Austrian Apricot Cake
Prep Time: 20 minutes
Cook Time: 45 minutes
Total Time: 1 hour 5 minutes
Tags: Apricot, cake, Summer
Also known as Marillenkuchen, this is a classic Austrian dessert. We love it for its light and fluffy cake with layered sweet apricots baked into the top.
- 4 Eggs
- 1 1/2 cup sugar
- 1/2 cup Salute Santé! Grapeseed Oil. Plus some for tray
- 1 pinch Salt
- 1 tbsp Baking powder
- 2 lbs Apricots Pitted & halved
- Powdered sugar For dusting
- Preheat the oven to 350°F.
- Slice apricots in half.
- Grease a 9” x 11” tray with grapeseed oil and dust with flour.

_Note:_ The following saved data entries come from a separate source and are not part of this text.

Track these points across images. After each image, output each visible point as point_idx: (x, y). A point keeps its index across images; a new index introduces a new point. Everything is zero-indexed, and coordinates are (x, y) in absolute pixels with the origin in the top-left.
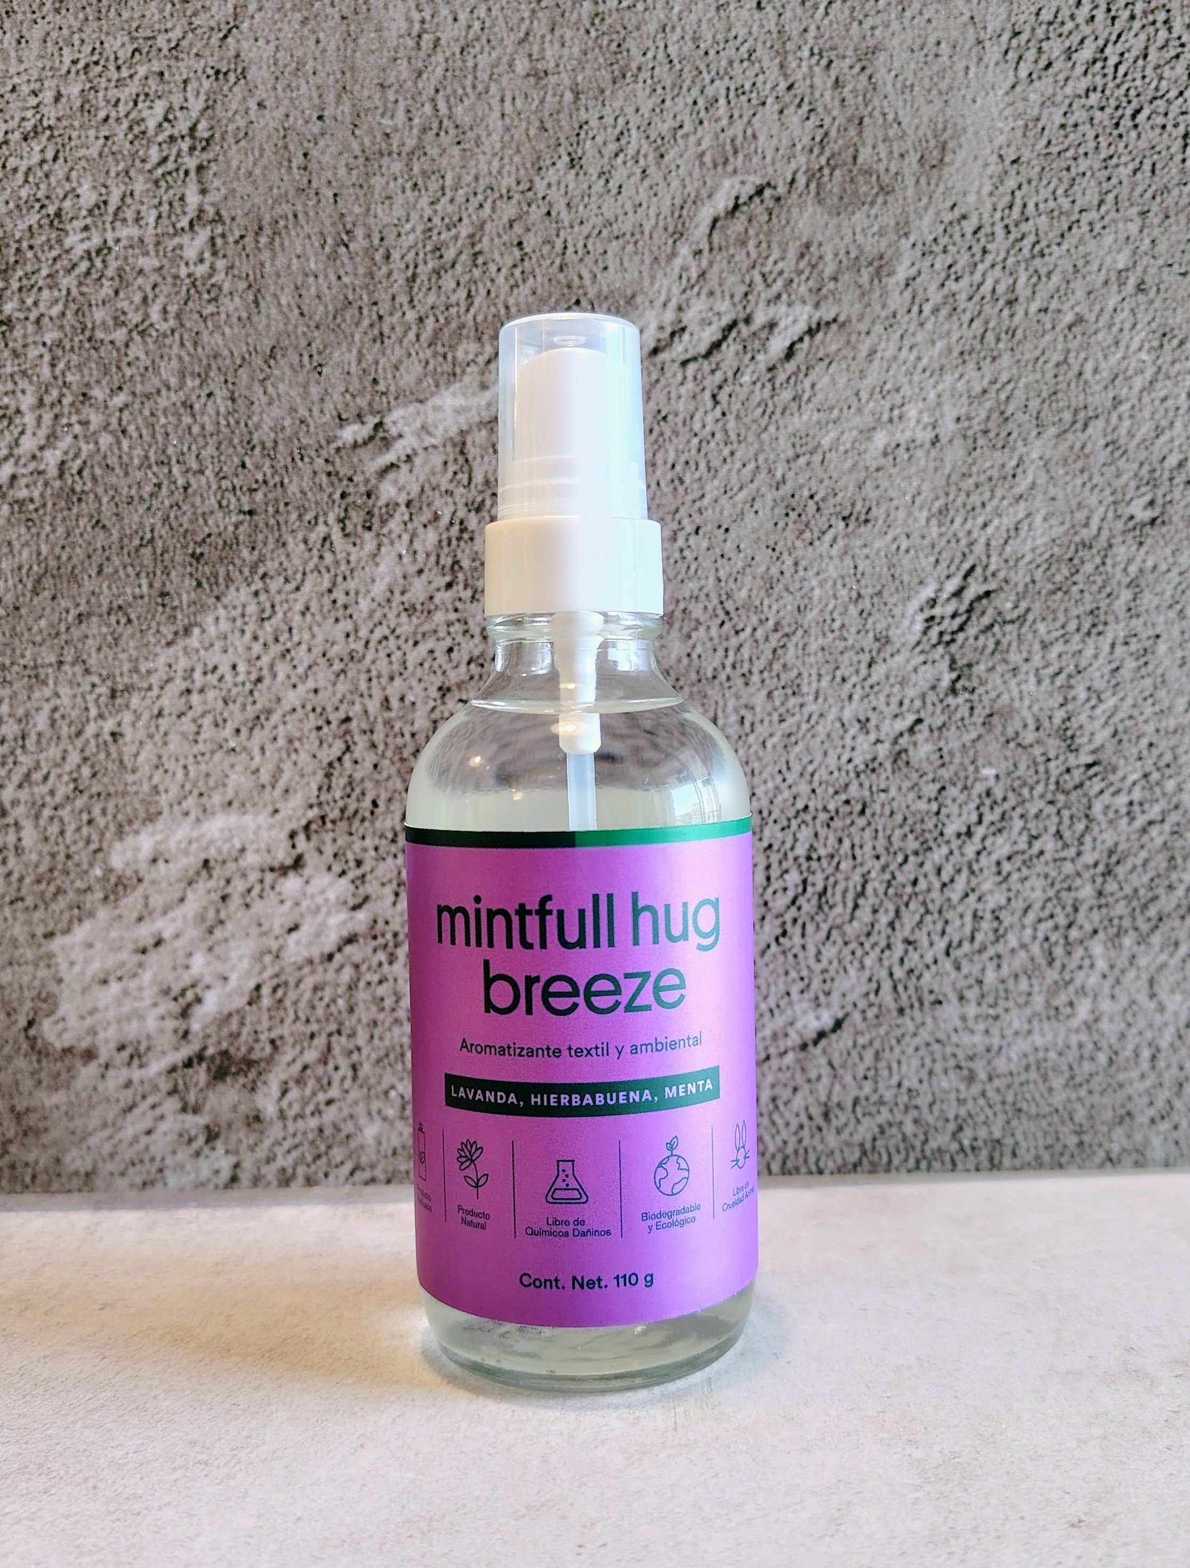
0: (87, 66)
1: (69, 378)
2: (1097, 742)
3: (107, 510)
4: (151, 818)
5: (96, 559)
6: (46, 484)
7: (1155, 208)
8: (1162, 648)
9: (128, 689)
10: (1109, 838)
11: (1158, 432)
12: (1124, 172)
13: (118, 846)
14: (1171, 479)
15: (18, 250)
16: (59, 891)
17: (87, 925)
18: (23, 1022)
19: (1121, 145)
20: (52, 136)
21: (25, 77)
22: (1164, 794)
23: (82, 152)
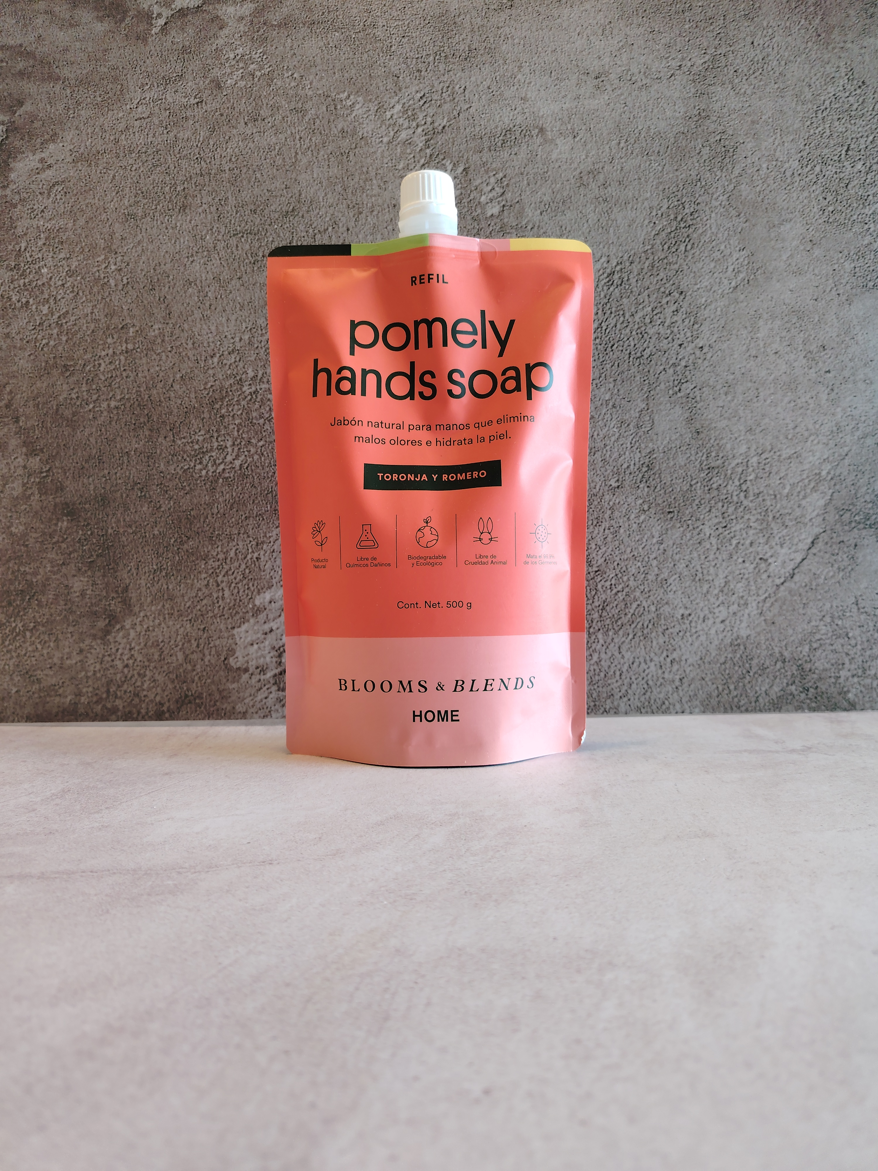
0: (251, 329)
1: (244, 436)
2: (599, 563)
3: (256, 481)
4: (270, 587)
5: (252, 498)
6: (235, 472)
7: (619, 379)
8: (622, 530)
9: (263, 543)
10: (604, 597)
11: (620, 456)
12: (608, 366)
13: (258, 597)
14: (625, 472)
15: (227, 392)
16: (237, 613)
17: (246, 624)
18: (223, 659)
19: (607, 357)
20: (238, 353)
21: (229, 333)
22: (623, 582)
23: (249, 358)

- Whisk eggs and sugar in a medium bowl until creamy.
- Add the grapeseed oil, flour, salt, and baking powder to the egg and sugar mixture.
- Continue to mix until all dry ingredients are well blended.
- Pour the batter into the prepared tray.
- Cover the entire tray with the half pieces of apricot.
- Bake for 45 minutes until golden.
- Dust with powdered sugar.
Apricots can be substituted with any stone fruit, such as peaches, plums, or cherries. Pitted and halved.